Camera intrinsics data:
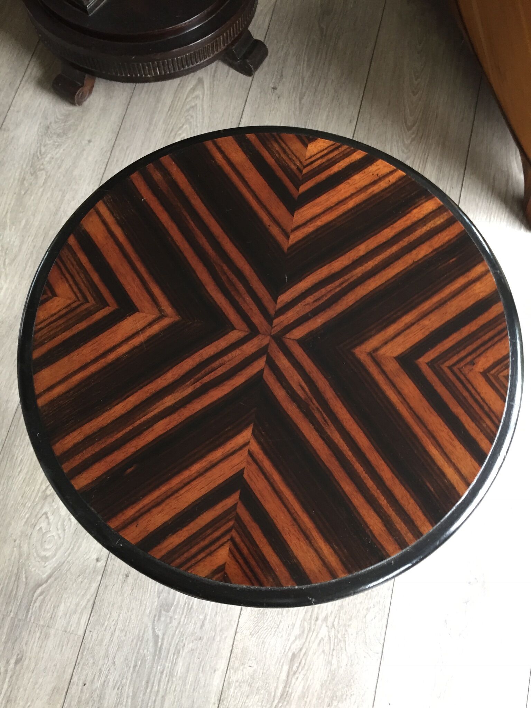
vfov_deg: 61.7
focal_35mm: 29
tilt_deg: -72.6
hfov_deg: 48.2
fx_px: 593
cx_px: 266
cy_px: 354
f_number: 2.2
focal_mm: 4.15
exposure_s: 1/33
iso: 160
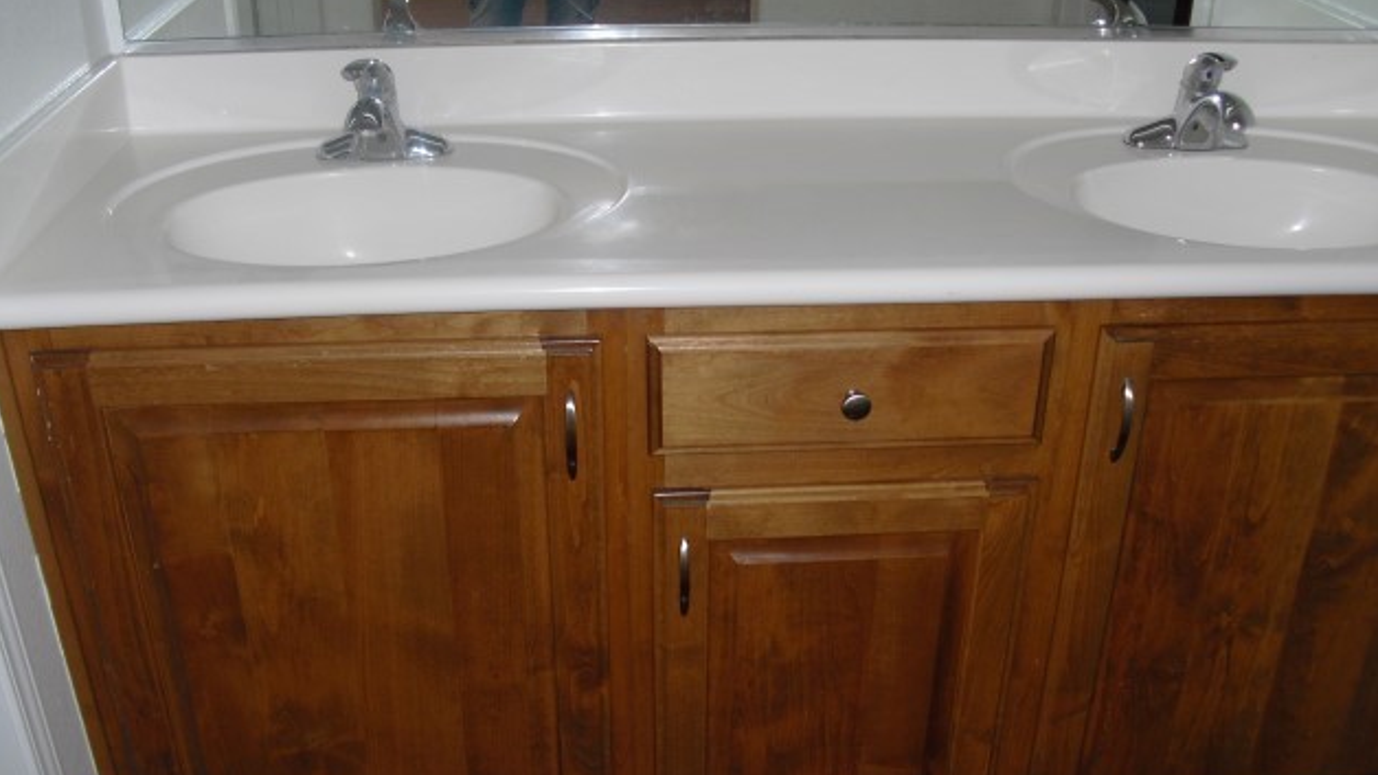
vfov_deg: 29.6
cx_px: 698
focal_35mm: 40
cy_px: 448
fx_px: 1461
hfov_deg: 50.5
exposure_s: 1/60
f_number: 3.1
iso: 100
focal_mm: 6.3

Required work: Copy out every entry above verbatim. Leave each picture out.

Result of the exercise:
vfov_deg: 61.7
focal_35mm: 29
tilt_deg: -72.6
hfov_deg: 48.2
fx_px: 593
cx_px: 266
cy_px: 354
f_number: 2.2
focal_mm: 4.15
exposure_s: 1/33
iso: 160
vfov_deg: 29.6
cx_px: 698
focal_35mm: 40
cy_px: 448
fx_px: 1461
hfov_deg: 50.5
exposure_s: 1/60
f_number: 3.1
iso: 100
focal_mm: 6.3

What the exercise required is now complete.